◆ Document passage
Unit 1 - General Insurance Flashcards
Risk
the uncertainty that a loss will occur
Speculative Risk
Involves the chance of loss or gain
NOT INSURABLE
Example: Gambling
Pure Risk
Involves the chance of loss only
IS INSURABLE
Loss
The reduction in the value of an asset
Exposure
Risk the insurance company will be liable for
Peril
What caused the loss.
Example: If your car is damaged by driving through a hail storm the peril is Hail.
What are the three types of Hazards?
- Physical
- Moral
- Morale
What is Hazard?
A hazard is anything that increases the chance that a loss will occur. Hazards do not cause the loss, they just make them more likely.
Insurance
Insurance is a contract that transfers the risk of financial loss from an individual or business to an insurer. In return the insurer agrees to cover the individual or business for certain losses if they occur
What are the two types of Risk?
Speculative Risk and Pure Risk
How do you determine the amount of Loss?
The value of the asset is measured before and after the loss.
Calculation for Insurance Premiums
The rate multiplied by the number of exposure units.
Example: if the life insurance rate is $32 per $1,000 of death benefit, the premium for a $100,000 policy would be $32 x $100 = $3,200
What is the Peril for Life Insurance?
Death
What is the Peril for Health Insurance?
Accidents or Illness
What is a Physical Hazard?
A hazard the can be identified physically.
Example: Heart condition, wet floor
What is a Moral Hazard?
It can arise from an individual’s character. Moral hazards are habits or lifestyle of applicants that could pose additional risk for the insurer.

◆ Data supplied
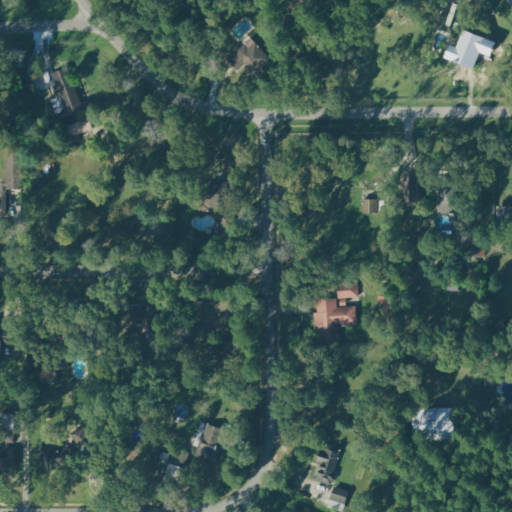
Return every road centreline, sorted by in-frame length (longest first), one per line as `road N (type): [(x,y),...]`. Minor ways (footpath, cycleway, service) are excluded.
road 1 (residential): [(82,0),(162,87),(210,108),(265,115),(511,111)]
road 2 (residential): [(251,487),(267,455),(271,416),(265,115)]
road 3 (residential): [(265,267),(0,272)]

...

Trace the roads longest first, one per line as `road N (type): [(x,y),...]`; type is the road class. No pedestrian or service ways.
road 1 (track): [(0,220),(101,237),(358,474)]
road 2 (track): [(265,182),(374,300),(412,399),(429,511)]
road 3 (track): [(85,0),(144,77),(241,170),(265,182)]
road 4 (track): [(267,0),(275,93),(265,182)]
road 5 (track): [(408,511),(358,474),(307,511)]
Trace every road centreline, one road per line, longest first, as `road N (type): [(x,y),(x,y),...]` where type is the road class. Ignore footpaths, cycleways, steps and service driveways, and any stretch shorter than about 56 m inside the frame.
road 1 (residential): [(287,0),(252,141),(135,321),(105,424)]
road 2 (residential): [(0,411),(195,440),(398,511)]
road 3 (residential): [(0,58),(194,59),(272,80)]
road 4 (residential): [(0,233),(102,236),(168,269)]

* * *

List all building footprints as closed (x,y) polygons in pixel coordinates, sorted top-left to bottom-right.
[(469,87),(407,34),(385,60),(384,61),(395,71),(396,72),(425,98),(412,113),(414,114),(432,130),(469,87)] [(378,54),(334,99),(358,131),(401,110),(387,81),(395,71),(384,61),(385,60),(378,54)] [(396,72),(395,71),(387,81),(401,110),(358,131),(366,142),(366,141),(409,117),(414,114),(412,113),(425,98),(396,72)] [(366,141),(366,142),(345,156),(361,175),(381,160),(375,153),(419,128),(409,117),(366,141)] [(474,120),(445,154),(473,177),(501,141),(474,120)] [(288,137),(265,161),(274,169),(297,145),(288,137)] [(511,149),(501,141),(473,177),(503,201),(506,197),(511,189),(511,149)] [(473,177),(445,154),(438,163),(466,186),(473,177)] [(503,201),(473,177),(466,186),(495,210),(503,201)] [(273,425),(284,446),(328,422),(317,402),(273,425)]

◆ What to do
**A)** In the insurance flashcards, what is the peril for life insurance?
**B)** Please list the types of hazards that the insurance flashcards name.
**C)** Continue the insurance flashcards past their final card.

◆ In response
**A)** Death

**B)** Physical, Moral, Morale

**C)**
Example: Dishonesty, faking a loss, excessive dieting
What is a Morale Hazard?
A state of mind or careless attitude.
Example: Carelessly leaving door unlocked when not at home.
What are the Methods of Handling Risk?
STARR
Sharing
Transfer
Avoidance
Reduction
Retention
What is the Sharing Method of Handling Risk?
Two or more individuals agree to pay a portion of any loss incurred by any member in the group.
Stockholders in a corporation share the risk of profit or loss.
What is the Transfer Method of Handling Risk?
Is what happens with insurance. The insurer agrees to pay if an individual or business has a loss.
What is the Avoidance Method of Handling Risk?
Risk avoidance means eliminating a particular risk by not engaging in a certain activity.
What is the Reduction Method of Handling Risk?
Risk reduction may refer to lessening the chance that a loss will occur or to lessening the extent of a lost that does occur.
Example: Wearing a seatbelt will not stop a car accident but can lessen the injuries that occur.
What is the Retention Method of Handling Risk?
Risk retention means the individual will pay for the loss if it occurs.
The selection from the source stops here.